• _Information shown_:
- Opening Delimiter -

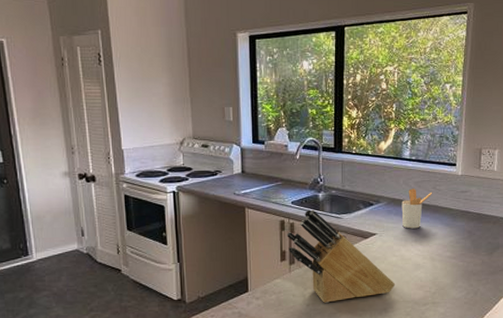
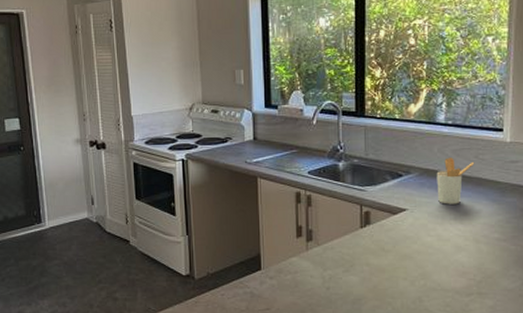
knife block: present [286,209,396,303] -> none [302,180,432,287]

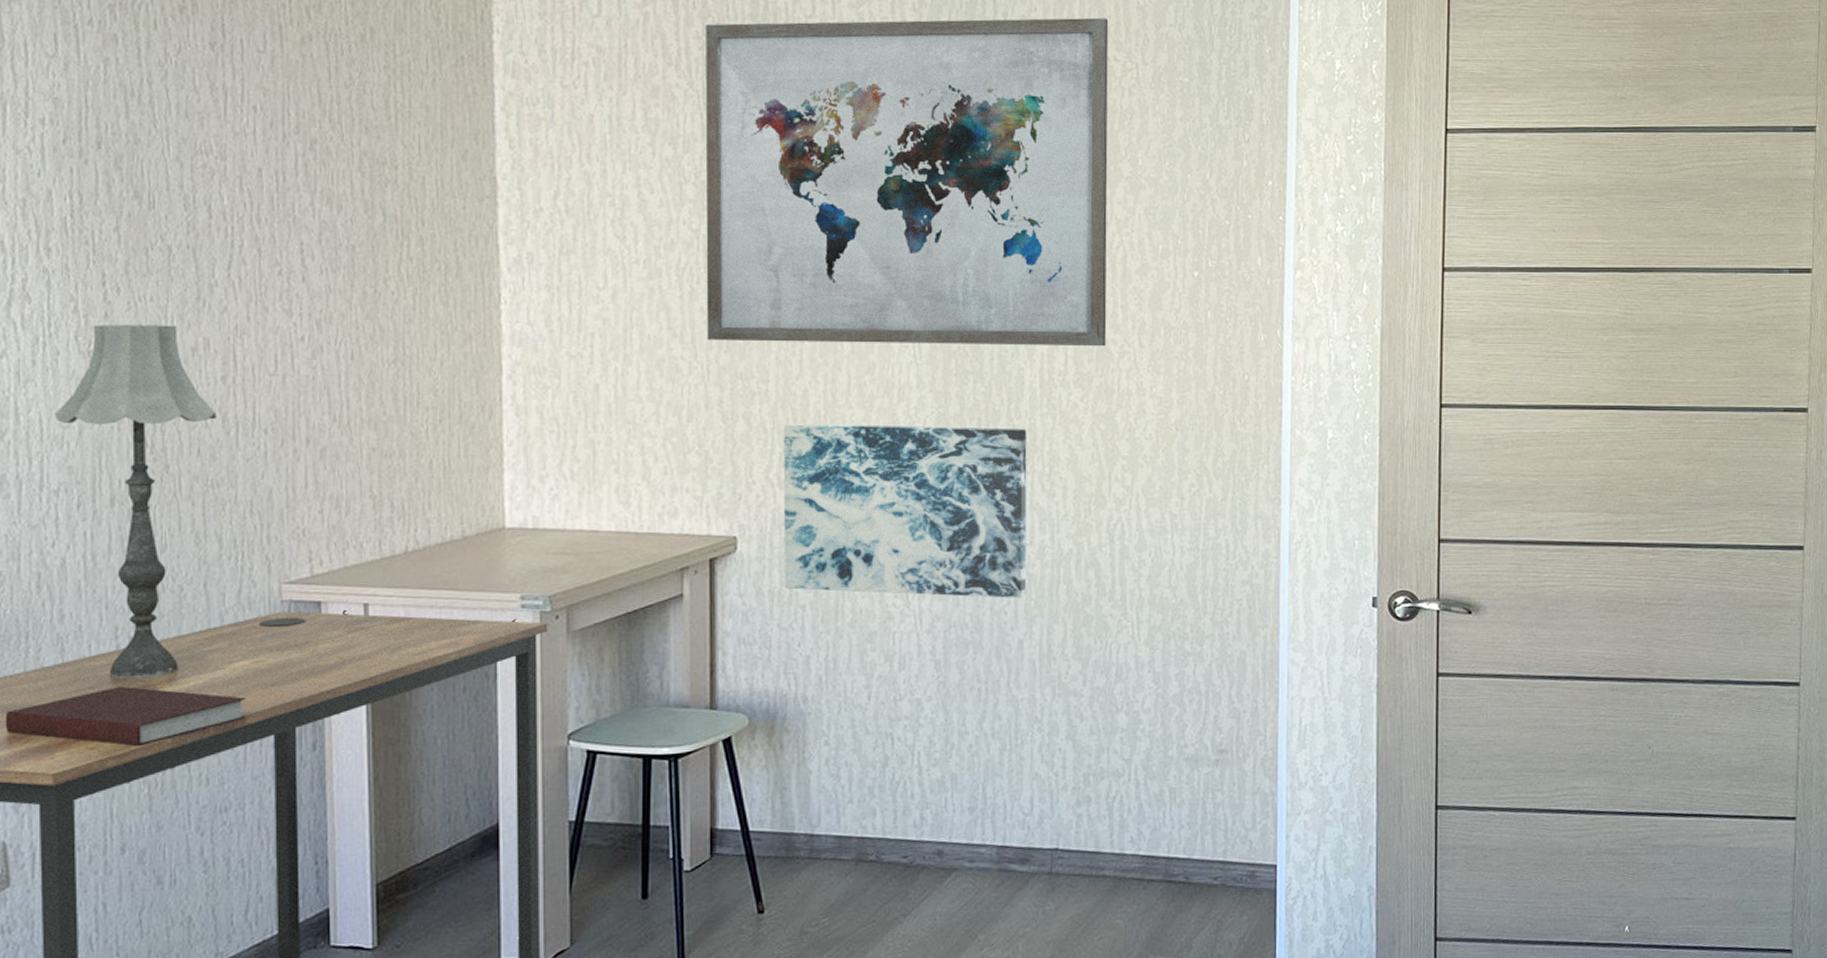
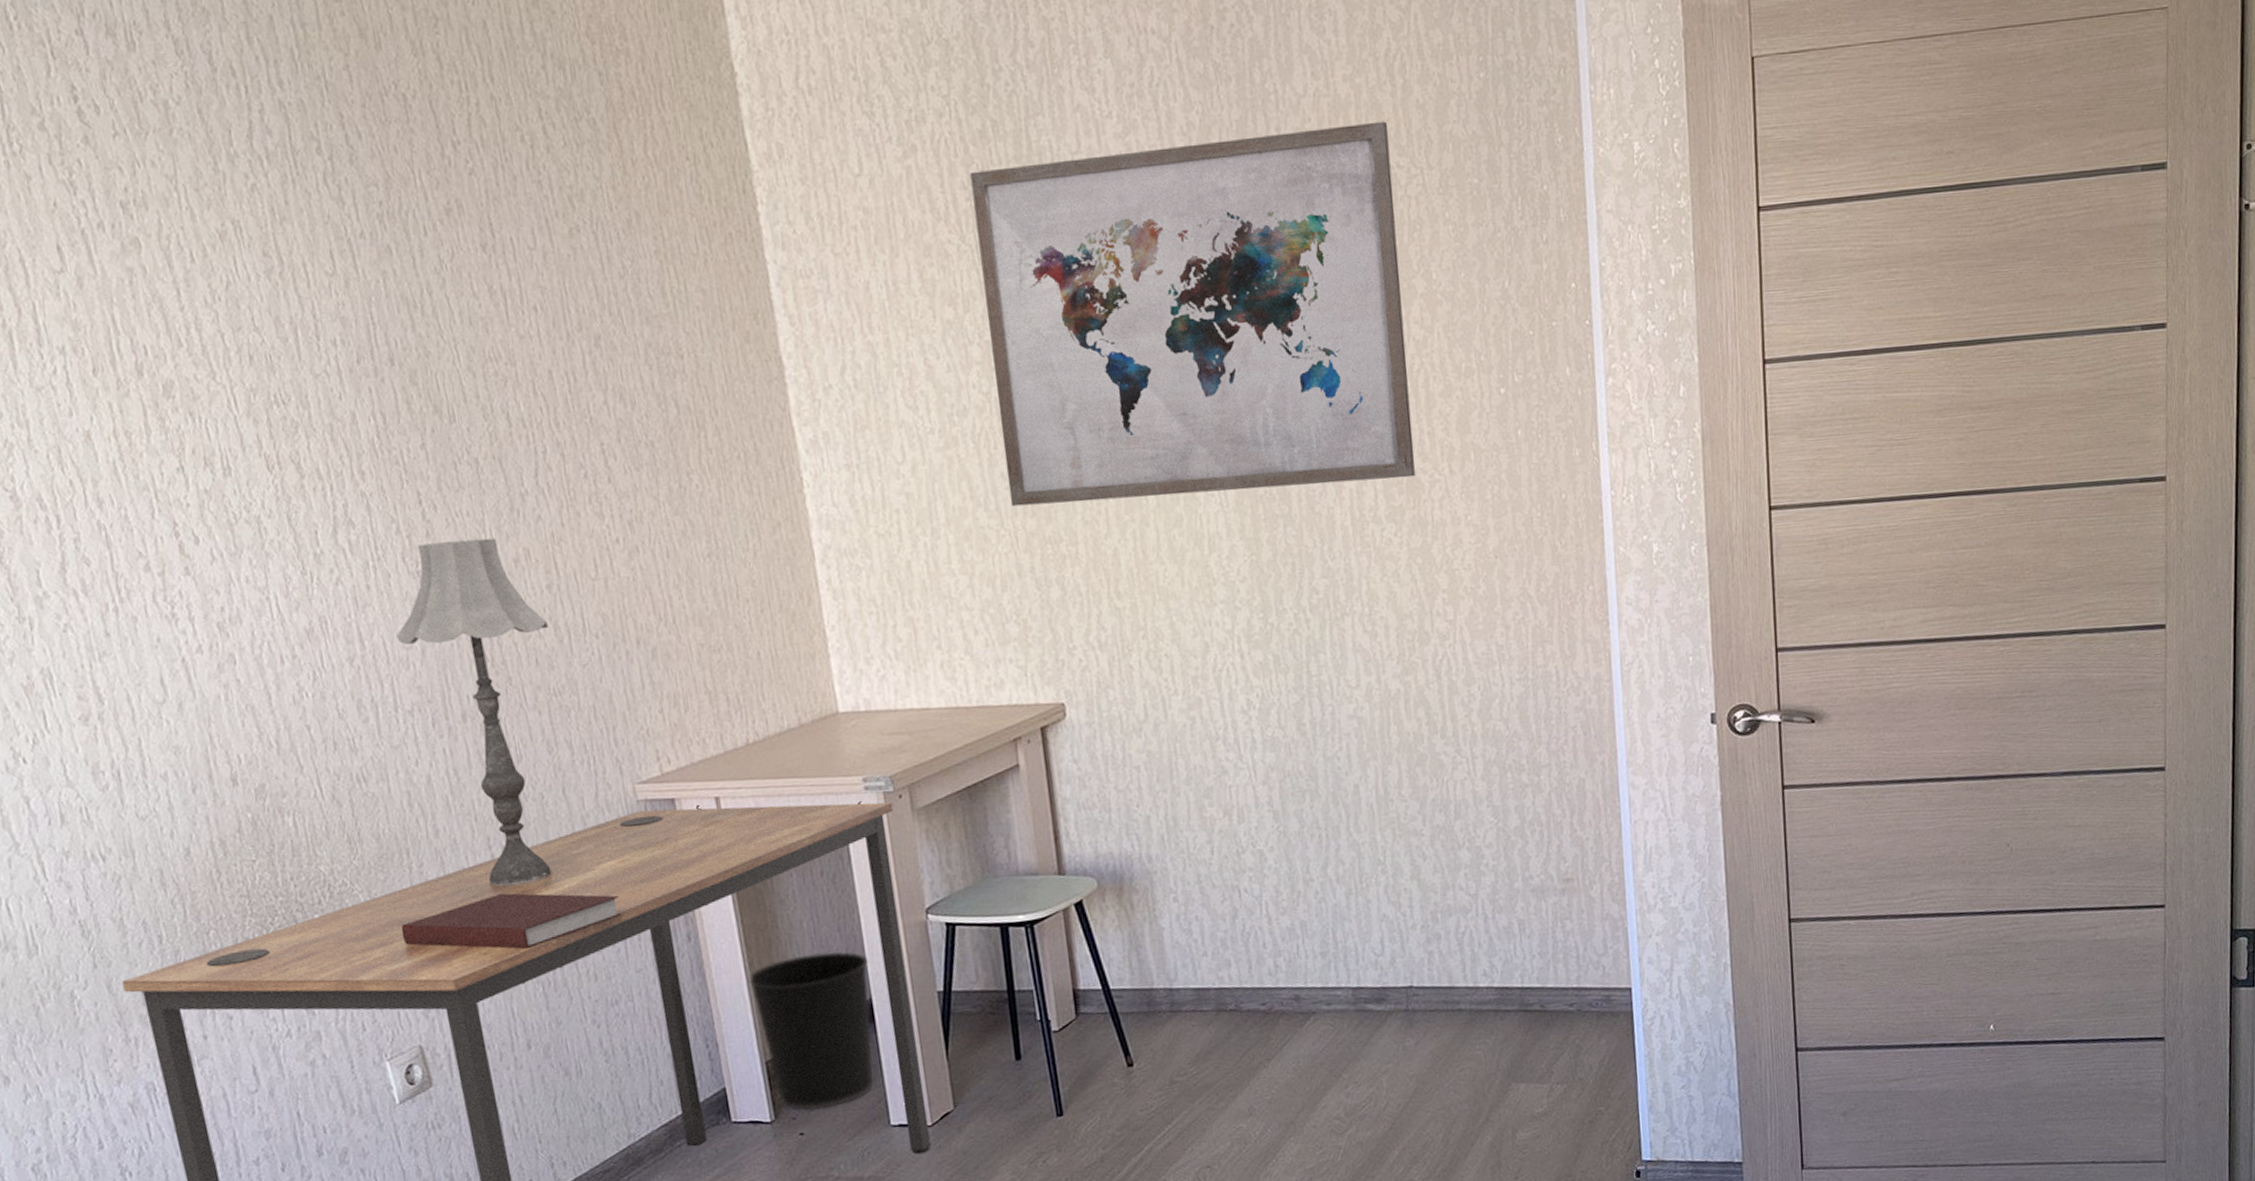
wastebasket: none [370,772,500,939] -> present [747,952,874,1110]
wall art: present [783,424,1027,598] -> none [1098,569,1357,752]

- Closing Delimiter -

• _What is required_: An exact reproduction of the material above is needed, without its pictures.

• _Result below_:
knife block: present [286,209,396,303] -> none [302,180,432,287]

wastebasket: none [370,772,500,939] -> present [747,952,874,1110]
wall art: present [783,424,1027,598] -> none [1098,569,1357,752]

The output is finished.